▶ _EXERCISE GOAL_: Can you put every line from the listing below into one numbered list, skipping any blank lines and leaving out the pictures?

Text extracted page by page

[Start of Attachment]

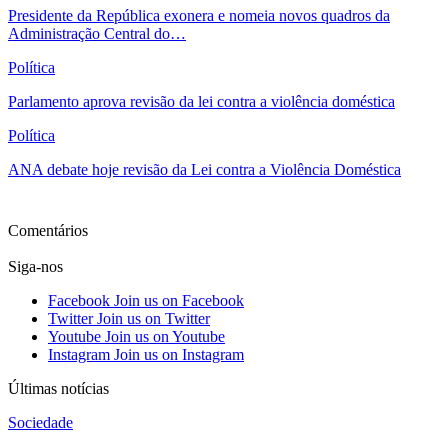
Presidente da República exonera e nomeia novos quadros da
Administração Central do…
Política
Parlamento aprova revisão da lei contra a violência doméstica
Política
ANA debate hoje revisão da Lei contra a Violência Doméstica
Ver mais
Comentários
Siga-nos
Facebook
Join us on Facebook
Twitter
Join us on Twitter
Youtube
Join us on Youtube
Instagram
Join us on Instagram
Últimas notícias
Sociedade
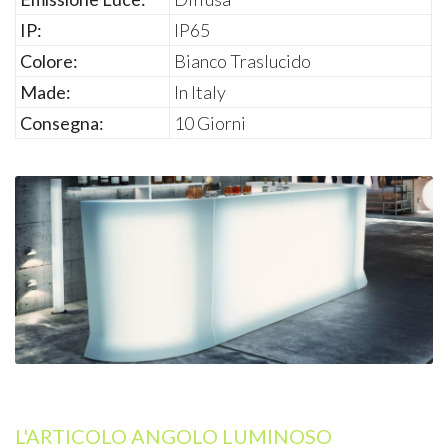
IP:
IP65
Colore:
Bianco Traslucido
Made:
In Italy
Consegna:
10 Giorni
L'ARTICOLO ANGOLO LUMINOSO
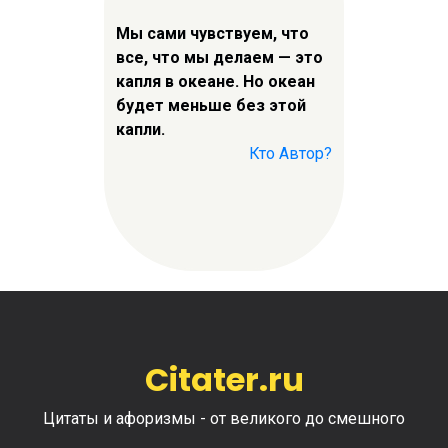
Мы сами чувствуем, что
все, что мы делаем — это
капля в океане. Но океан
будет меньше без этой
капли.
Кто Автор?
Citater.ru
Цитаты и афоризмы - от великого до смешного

[End of Attachment]

▶ _SOLUTION TO THIS EXERCISE_:
1. Presidente da República exonera e nomeia novos quadros da
2. Administração Central do…
3. Política
4. Parlamento aprova revisão da lei contra a violência doméstica
5. Política
6. ANA debate hoje revisão da Lei contra a Violência Doméstica
7. Ver mais
8. Comentários
9. Siga-nos
10. Facebook
11. Join us on Facebook
12. Twitter
13. Join us on Twitter
14. Youtube
15. Join us on Youtube
16. Instagram
17. Join us on Instagram
18. Últimas notícias
19. Sociedade
20. IP:
21. IP65
22. Colore:
23. Bianco Traslucido
24. Made:
25. In Italy
26. Consegna:
27. 10 Giorni
28. L'ARTICOLO ANGOLO LUMINOSO
29. Мы сами чувствуем, что
30. все, что мы делаем — это
31. капля в океане. Но океан
32. будет меньше без этой
33. капли.
34. Кто Автор?
35. Citater.ru
36. Цитаты и афоризмы - от великого до смешного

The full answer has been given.